These character/s use actions, emotions, ways of thinking and problem solving in how they move about in the world and interact with their environment.  The character/s see their world in tiny small bits and pieces and you should describe how they see their worlds. 

The ballerina slowly raised her long slender hands like a swan's fluttering wings.  She twirled aware of her tutu's almost silent ruffle against the wind.  She pulled her eyes open wider and her brown eyes caught her partner's eyes before he lifted her skyward ... holding ... holding her aloft.  Good description can only come from movement described in slow motion or in small details viewed in slow motion by the reader.

She jumped into her ballet partner's arms.  

or

She pulled her eyes open wider and her brown eyes caught her partner's eyes before she threw her full one-hundred and five pound weight into his waiting, strong tan arms. 

or

Her paintbrush strand bang of black hair flew upward as she leapt into her ballet partner's arms.

or

She felt her calves compressing and releasing their energy as she leapt into her ballet partner's arms.


* GOOD ICING GIVE THE CHARACTERS SOMETHING TO DO, TO COMPLETE

Keeping with seeing and therefore writing inside-out written descriptions, give your characters a project they are doing.  Digging up a new garden.  Driving to the mall.  Remember describe the action in almost microscopic detail.  Get down to the mechanical level of detail. 


* A GOOD ICING METPHOR IS ONE PART OF ONE OBJECT BLENDED/TIED/YOKED/MELTED ON TO ANOTHER PART OF A SECOND OBJECT.

The character/s from inside-out sees unique metaphors or objects important to them alone.
His arms were the tree house limbs of my youth, the ballerina thought after her successful leap into her partner's arms.


* GOOD ICING GIVE YOUR CHARACTERS THEIR OWN TONE, STYLE AND SLANT.
From inside-out a New York, Wall Streeter is going to talk differently, use different words, pauses, tone, style than a oil rigger from New Orleans.  Even if they used the same words, the words would come out in different style, tone and speed!


* GOOD ICING AUTHENTIC SELF VS SOCIAL SELF
From inside-out your character would act and talk different at home by themselves; and inside their own minds than they would act and talk outside the home and socially.  The Authentic Self is the person at home or inside their self where no one can see or hear or understand.  The Social Self is the person for public consumption.

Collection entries
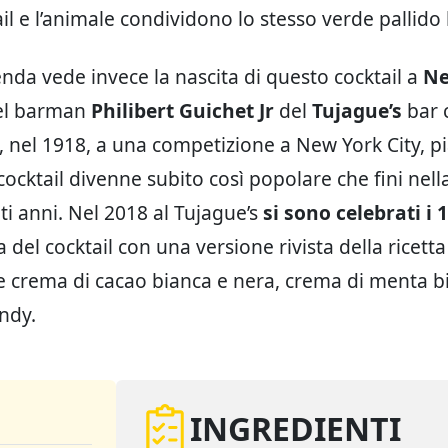
ail e l’animale condividono lo stesso verde pallido 
enda vede invece la nascita di questo cocktail a
Ne
el barman
Philibert Guichet Jr
del
Tujague’s
bar 
, nel 1918, a una competizione a New York City, p
cocktail divenne subito così popolare che fini nell
ti anni. Nel 2018 al Tujague’s
si sono celebrati i 
a del cocktail con una versione rivista della ricetta
 crema di cacao bianca e nera, crema di menta b
ndy.
INGREDIENTI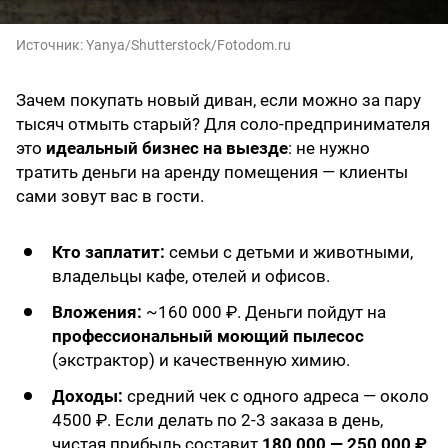
Источник:
Yanya/Shutterstock/Fotodom.ru
Зачем покупать новый диван, если можно за пару
тысяч отмыть старый? Для соло-предпринимателя
это
идеальный бизнес на выезде
: не нужно
тратить деньги на аренду помещения — клиенты
сами зовут вас в гости.
Кто заплатит:
семьи с детьми и животными,
владельцы кафе, отелей и офисов.
Вложения:
~160 000 ₽. Деньги пойдут на
профессиональный моющий пылесос
(экстрактор) и качественную химию.
Доходы:
средний чек с одного адреса — около
4500 ₽. Если делать по 2-3 заказа в день,
чистая прибыль составит
180 000 — 250 000 ₽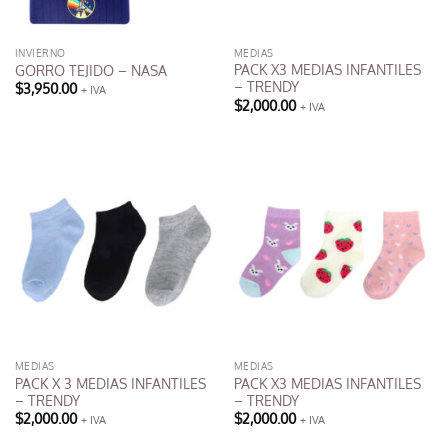
INVIERNO
MEDIAS
PACK X3 MEDIAS INFANTILES
GORRO TEJIDO – NASA
– TRENDY
$
3,950.00
+ IVA
Este
$
2,000.00
+ IVA
producto
tiene
múltiples
variantes.
Las
opciones
se
pueden
elegir
en
la
página
MEDIAS
MEDIAS
de
PACK X 3 MEDIAS INFANTILES
PACK X3 MEDIAS INFANTILES
producto
– TRENDY
– TRENDY
$
2,000.00
$
2,000.00
+ IVA
+ IVA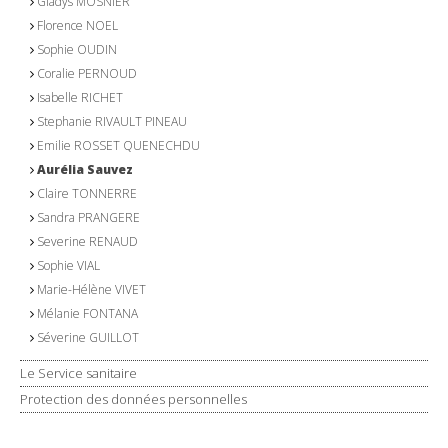
Gladys MOSNIER
Florence NOEL
Sophie OUDIN
Coralie PERNOUD
Isabelle RICHET
Stephanie RIVAULT PINEAU
Emilie ROSSET QUENECHDU
Aurélia Sauvez
Claire TONNERRE
Sandra PRANGERE
Severine RENAUD
Sophie VIAL
Marie-Hélène VIVET
Mélanie FONTANA
Séverine GUILLOT
Le Service sanitaire
Protection des données personnelles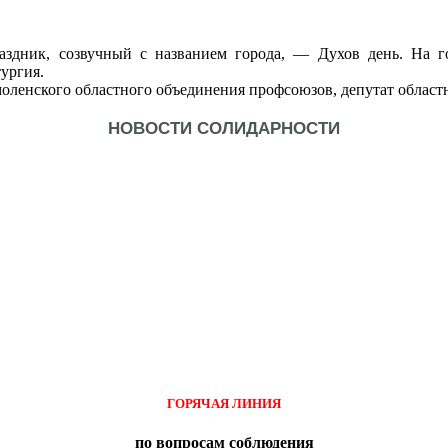
здник, созвучный с названием города, — Духов день. На г
ургия.
ленского областного объединения профсоюзов, депутат област
НОВОСТИ СОЛИДАРНОСТИ
ГОРЯЧАЯ ЛИНИЯ
по вопросам соблюдения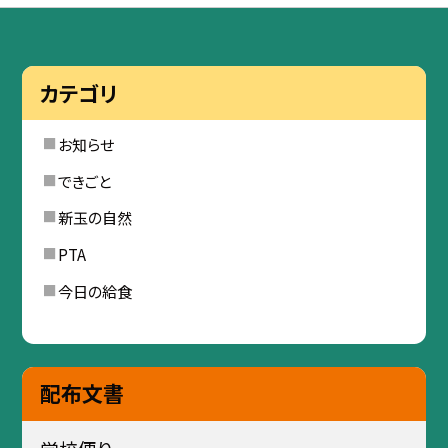
カテゴリ
お知らせ
できごと
新玉の自然
PTA
今日の給食
配布文書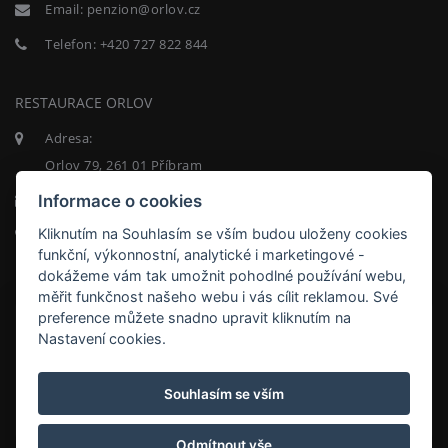
Email:
penzion@orlov.cz
Telefon:
+420 727 822 844
RESTAURACE ORLOV
Adresa:
Orlov 79, 261 01 Příbram
Informace o cookies
Email:
restaurace@orlov.cz
Kliknutím na Souhlasím se vším budou uloženy cookies
Telefon:
+420 722 312 557
funkční, výkonnostní, analytické i marketingové -
NEWSLETTER
dokážeme vám tak umožnit pohodlné používání webu,
měřit funkčnost našeho webu i vás cílit reklamou. Své
preference můžete snadno upravit kliknutím na
Nastavení cookies.
Souhlasím se vším
ODEBÍRAT
Odmítnout vše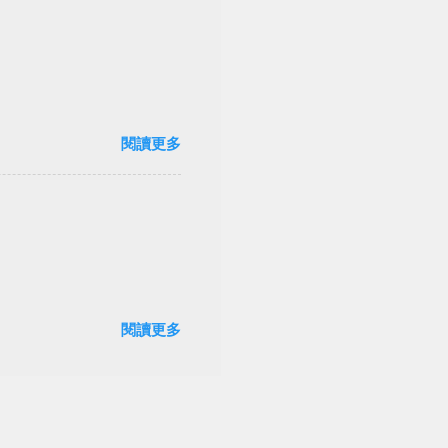
閱讀更多
閱讀更多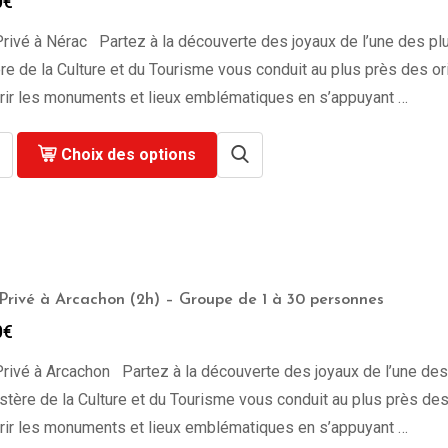
0
€
rivé à Nérac Partez à la découverte des joyaux de l’une des plus
re de la Culture et du Tourisme vous conduit au plus près des origi
rir les monuments et lieux emblématiques en s’appuyant …
Choix des options
Privé à Arcachon (2h) – Groupe de 1 à 30 personnes
0
€
rivé à Arcachon Partez à la découverte des joyaux de l’une des p
stère de la Culture et du Tourisme vous conduit au plus près des or
rir les monuments et lieux emblématiques en s’appuyant …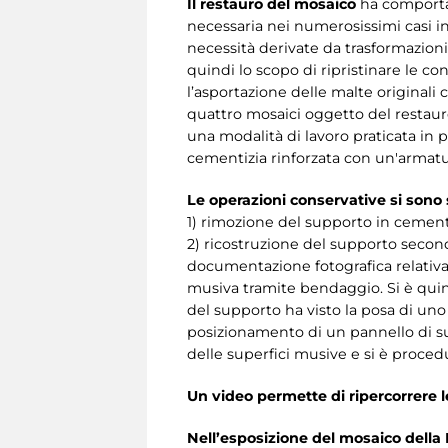
Il restauro del mosaico
ha comportat
necessaria nei numerosissimi casi in 
necessità derivate da trasformazioni
quindi lo scopo di ripristinare le c
l’asportazione delle malte originali 
quattro mosaici oggetto del restaur
una modalità di lavoro praticata in p
cementizia rinforzata con un'armatura
Le operazioni conservative si sono s
1) rimozione del supporto in cement
2) ricostruzione del supporto secon
documentazione fotografica relativa a
musiva tramite bendaggio. Si è quin
del supporto ha visto la posa di uno
posizionamento di un pannello di su
delle superfici musive e si è procedu
Un video permette di ripercorrere l
Nell’esposizione del mosaico della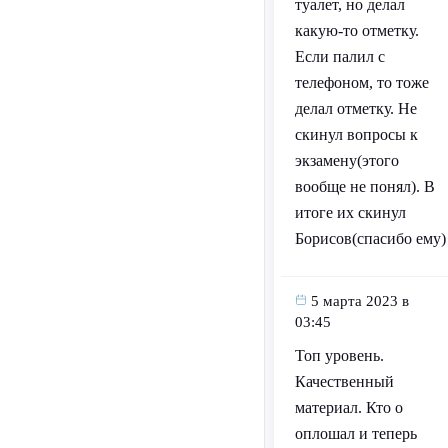
туалет, но делал
какую-то отметку.
Если палил с
телефоном, то тоже
делал отметку. Не
скинул вопросы к
экзамену(этого
вообще не понял). В
итоге их скинул
Борисов(спасибо ему)
5 марта 2023 в
03:45
Топ уровень.
Качественный
материал. Кто о
оплошал и теперь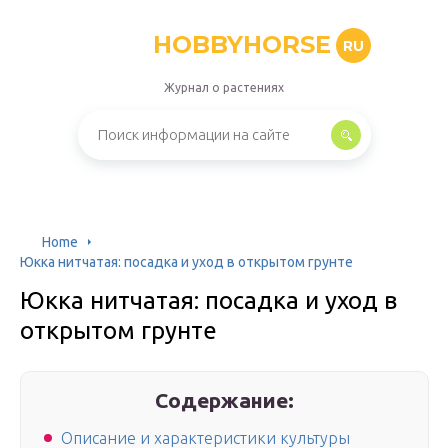
HOBBYHORSE
RU
Журнал о растениях
Home
Юкка нитчатая: посадка и уход в открытом грунте
Юкка нитчатая: посадка и уход в
открытом грунте
Содержание:
Описание и характеристики культуры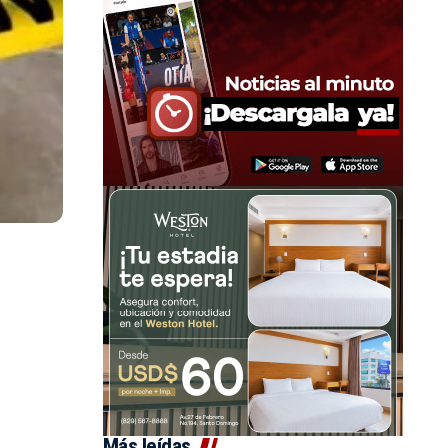
Más leídas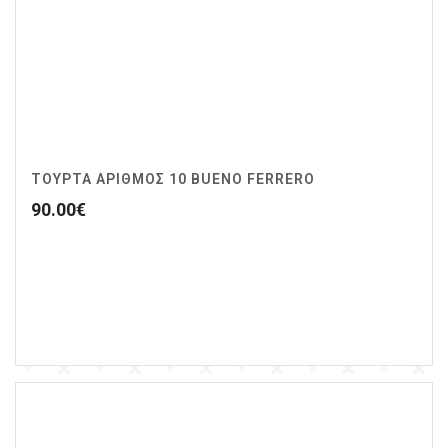
ΤΟΥΡΤΑ ΑΡΙΘΜΟΣ 10 BUENO FERRERO
90.00
€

REQUIRED WORK:
(a) In one to three sentences, explain why the writing guide says a character's movement, such as the ballerina's leap, should be described in tiny, slow-motion detail.
(b) Extend the writing guide on description, starting after its last sentence about the Social Self.
The data is not needed for any of this work.

TASK RESULTS:
(a) According to the guide, good description can only come from movement described in slow motion, or from small details that the reader views in slow motion. Breaking an action like the leap into small details therefore produces good description.

(b)
In Astrology, the Ascendant and Sun is the Social Self.  The Authentic Self is the blend of the entire astrology charts planets and signs and houses interacting with one another!


*  PREVENT CHARACTERS FROM GOING BACKWARDS IN LIFE

Fourth rule is irreversible change.  Put your character in an uncomfortable situation or an odd one that automatically causes for them to stretch themselves and change.  The new challenges will make it easier for you to plot the story and make the story more fascinating in how the character will deal with it.


*   SHOW THE ACTION, FEELINGS, OPINIONS, THOUGHTS IN YOUR WRITING.

Show, don't tell.  Hmmmm....

Show the character's icing and cake qualities in action, interacting with the situation they are in the environment and the people they encounter.


*   EVERY MAIN CHARACTER SHOULD CHANGE

Imagine your charcter's progress from the beginning to the middle to the story's end.  Did they learn anything?  Did they come to terms with their moral code?  Is their understanding of the world any different at the end than at the beginning?  If not, why did you write the story?

At the story or novel's end, your main character has to solve her own problems and usually this means solving it with a cake characteristic.  If your character's going to go sky diving to win his bride, you should let us know early on -- even though he is afraid of heights, his entire family routinely sky dives.  So he's been hearing how it is relatively safe overall all his life.  He's been hearing about the equipment?  The plane altitude.  Landing on his feet.   Don't make your character suddenly develop some new characteristic at the end of the novel or story to solve his problem. 


*  EVERY CHARACTER  HAS CONFLICT, OPPOSITION FORCES

What's conflict or opposition forces?  Mary has a little balloon and a giraffe came and took it away.  Now Mary has a conflict.  Does she forget about the balloon?  Not much of a story if she does.   Does she cry about the balloon and asks someone else to get it?  Again, not much of a story if someone other than Mary solves the problem.  Or does Mary go after the giraffe and recover her balloon?  Yes!  That's a story.  It's Interesting!  It has conflict!  This would be Mary vs the Giraffe.

Suppose Mary is turning 18 and realizes everyone considers her an adult.  What does this mean to Mary?  Is Mary comfortable being accepted as an adult?  Does Mary want to do different things like get her own apartment now that she's an adult?  This would be, Mary vs Society considering her as an Adult.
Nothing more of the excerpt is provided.